The main thing is to get federal TSA agents and regulations out of airports, not to make the agents friendlier and the regulations less burdensome to “give travelers a better flying experience.” Although there is certainly nothing wrong with doing those things in the meantime, we should never lose sight of the ultimate goal of limiting the activities of the federal government to its constitutional functions.
Ideally, all airports should be owned by private concerns that make their own decisions about security — just like jewelry stores, amusement parks, and malls. Because building, operating, and maintaining airports and airplanes are very expensive undertakings, airports and airlines have tremendous incentives to keep undesirable people and products out of airports and off airline flights to protect the traveling public and preserve their multi-million-dollar investments. There is no reason that airports and airlines should not be treated the same as any other business that has to compete for customers and set its own policies and procedures.

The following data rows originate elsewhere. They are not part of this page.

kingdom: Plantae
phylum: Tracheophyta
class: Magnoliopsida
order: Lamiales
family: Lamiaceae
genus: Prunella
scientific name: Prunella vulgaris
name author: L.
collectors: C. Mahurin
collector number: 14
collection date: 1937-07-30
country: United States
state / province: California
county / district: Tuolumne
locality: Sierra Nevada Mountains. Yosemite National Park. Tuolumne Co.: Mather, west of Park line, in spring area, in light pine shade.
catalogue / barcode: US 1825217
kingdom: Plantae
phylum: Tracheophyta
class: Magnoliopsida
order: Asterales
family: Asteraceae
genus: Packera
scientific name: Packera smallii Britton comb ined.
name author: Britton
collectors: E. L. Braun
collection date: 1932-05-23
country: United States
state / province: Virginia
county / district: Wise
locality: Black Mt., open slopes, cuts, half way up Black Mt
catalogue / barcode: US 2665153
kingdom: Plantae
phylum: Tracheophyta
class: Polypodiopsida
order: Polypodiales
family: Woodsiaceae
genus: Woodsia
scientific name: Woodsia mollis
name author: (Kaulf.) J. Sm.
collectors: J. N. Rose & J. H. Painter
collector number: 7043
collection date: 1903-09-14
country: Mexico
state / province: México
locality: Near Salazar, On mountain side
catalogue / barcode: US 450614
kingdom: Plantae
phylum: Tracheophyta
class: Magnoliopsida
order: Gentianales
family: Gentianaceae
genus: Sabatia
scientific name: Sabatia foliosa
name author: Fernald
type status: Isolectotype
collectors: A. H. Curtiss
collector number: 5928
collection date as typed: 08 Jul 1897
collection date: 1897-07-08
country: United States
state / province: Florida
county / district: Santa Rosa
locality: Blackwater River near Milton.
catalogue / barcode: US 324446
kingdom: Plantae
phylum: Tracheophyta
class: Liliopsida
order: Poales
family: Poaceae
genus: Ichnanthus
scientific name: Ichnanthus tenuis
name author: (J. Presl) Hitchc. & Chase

Freeing the airports not only should be done, it can be done. It was done with the airlines, which were once under heavy government regulation. The federal Civil Aeronautics Board (CAB) regulated all domestic interstate airline flights, and actually set airline fares, routes, and schedules. Yet, the CAB was gradually abolished beginning in 1978 after the passage of the Airline Deregulation Act. Under deregulation, prices fell, airlines expanded their routes, airlines modernized their equipment, and the volume of air travel dramatically increased. The airlines today are not totally free, but they are certainly much freer than they were under the control of the CAB. They should be completely freed from the heavy hand of government along with the airports they fly in and out of.
It goes without saying that the AIP program should be ended, the AATF should be liquidated, the FAA should be eliminated, the TSA should be abolished, all government-owned airports should be sold to the highest bidder, all taxes on airline tickets should be repealed, and all government regulations concerning airports should be rescinded. The airports should be freed from government ownership and control, not just in the name of efficiency, competitiveness, and modernization, but because limiting government to its legitimate functions is simply the right thing to do.